WHAT IS NEEDED -> Nothing but the lines from the first line of the records through the line with "Data definitions are" should be output, exactly as written and free of pictures.

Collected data
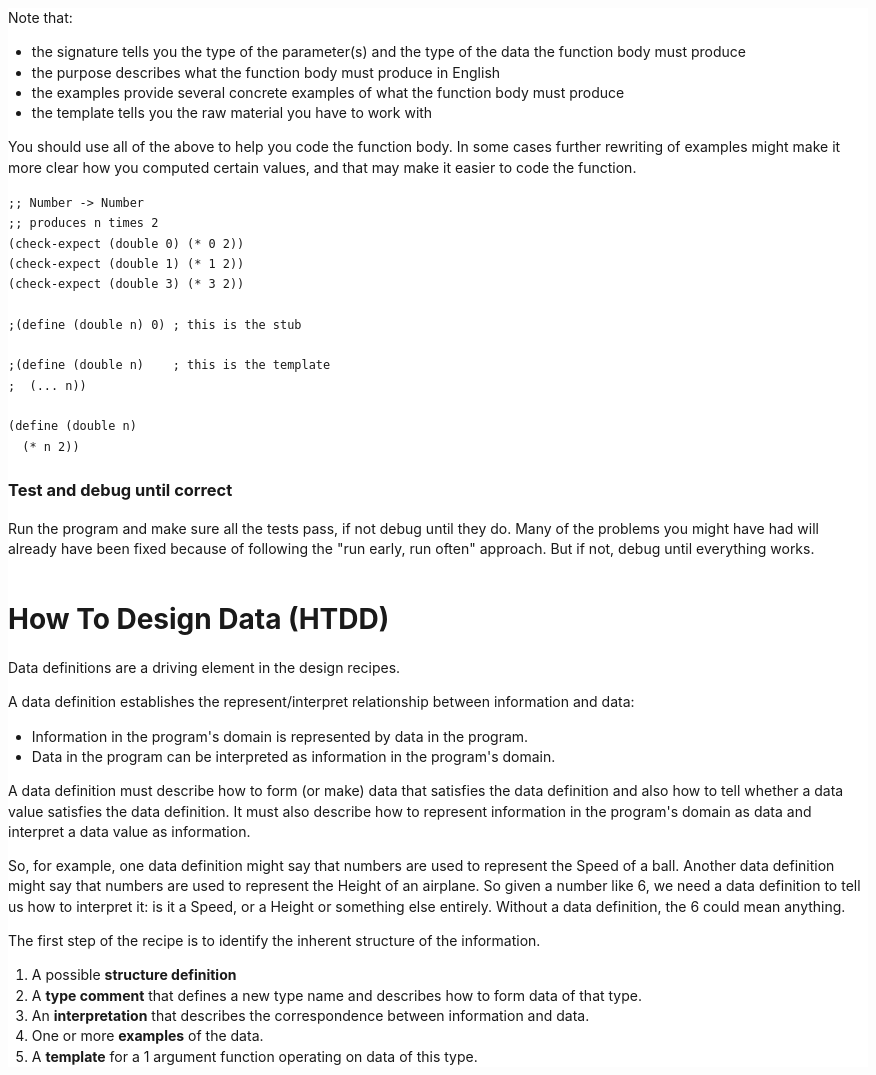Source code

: Note that:

- the signature tells you the type of the parameter(s) and the type of the data the function body must produce
- the purpose describes what the function body must produce in English
- the examples provide several concrete examples of what the function body must produce
- the template tells you the raw material you have to work with

You should use all of the above to help you code the function body. In some cases further rewriting of examples might make it more clear how you computed certain values, and that may make it easier to code the function.

```racket
;; Number -> Number
;; produces n times 2
(check-expect (double 0) (* 0 2))
(check-expect (double 1) (* 1 2))
(check-expect (double 3) (* 3 2))

;(define (double n) 0) ; this is the stub

;(define (double n)    ; this is the template
;  (... n))

(define (double n)
  (* n 2))
```

### **Test and debug until correct**

Run the program and make sure all the tests pass, if not debug until they do. Many of the problems you might have had will already have been fixed because of following the "run early, run often" approach. But if not, debug until everything works.

# **How To Design Data (HTDD)**

Data definitions are a driving element in the design recipes.

A data definition establishes the represent/interpret relationship between information and data:

- Information in the program's domain is represented by data in the program.
- Data in the program can be interpreted as information in the program's domain.

A data definition must describe how to form (or make) data that satisfies the data definition and also how to tell whether a data value satisfies the data definition. It must also describe how to represent information in the program's domain as data and interpret a data value as information.

So, for example, one data definition might say that numbers are used to represent the Speed of a ball. Another data definition might say that numbers are used to represent the Height of an airplane. So given a number like 6, we need a data definition to tell us how to interpret it: is it a Speed, or a Height or something else entirely. Without a data definition, the 6 could mean anything.

The first step of the recipe is to identify the inherent structure of the information.

1. A possible **structure definition**
2. A **type comment** that defines a new type name and describes how to form data of that type.
3. An **interpretation** that describes the correspondence between information and data.
4. One or more **examples** of the data.
5. A **template** for a 1 argument function operating on data of this type.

EXERCISE OUTPUT ->
Source code

: Note that:

- the signature tells you the type of the parameter(s) and the type of the data the function body must produce
- the purpose describes what the function body must produce in English
- the examples provide several concrete examples of what the function body must produce
- the template tells you the raw material you have to work with

You should use all of the above to help you code the function body. In some cases further rewriting of examples might make it more clear how you computed certain values, and that may make it easier to code the function.

```racket
;; Number -> Number
;; produces n times 2
(check-expect (double 0) (* 0 2))
(check-expect (double 1) (* 1 2))
(check-expect (double 3) (* 3 2))

;(define (double n) 0) ; this is the stub

;(define (double n)    ; this is the template
;  (... n))

(define (double n)
  (* n 2))
```

### **Test and debug until correct**

Run the program and make sure all the tests pass, if not debug until they do. Many of the problems you might have had will already have been fixed because of following the "run early, run often" approach. But if not, debug until everything works.

# **How To Design Data (HTDD)**

Data definitions are a driving element in the design recipes.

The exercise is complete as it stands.